According to this July 25, 1969 article from Time Magazine, which was reporting on public fears over new surveillance powers given to the Administration by the Congress, Nixon's Attorney General John Mitchell told Americans they had nothing to worry about:

During his presidential campaign, Richard Nixon said that he would take full advantage of the new law-a promise that raised fears of a massive invasion of privacy. To calm those fears, the Administration last week issued what amounted to an official statement on the subject.

In his first news conference since becoming the President's chief legal officer, Attorney General John N. Mitchell pointedly announced that the incidence of wiretapping by federal law enforcement agencies had gone down, not up, during the first six months of Republican rule. Mitchell refused to disclose any figures, but he indicated that the number was far lower than most people might think. "Any citizen of this United States who is not involved in some illegal activity," he added, "has nothing to fear whatsoever."

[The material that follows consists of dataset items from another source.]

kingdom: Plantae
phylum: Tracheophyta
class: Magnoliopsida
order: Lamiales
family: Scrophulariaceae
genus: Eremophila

Because all of this was before FISA, the Nixon Administration was able to exercise their eavesdropping powers on Americans in secret, without any oversight of any kind --- just like the Bush Administration has been doing even in the face of FISA. We all know how well that worked out. It was the shocking abuses of those powers by not just the Nixon Administration, but by the Kennedy and Johnson Justice Departments as well --- all which were revealed only as part of the Church Committee's investigation --- that led to the enactment of FISA, since the country no longer trusted political officials to exercise eavesdropping powers on Americans in secret and with no oversight.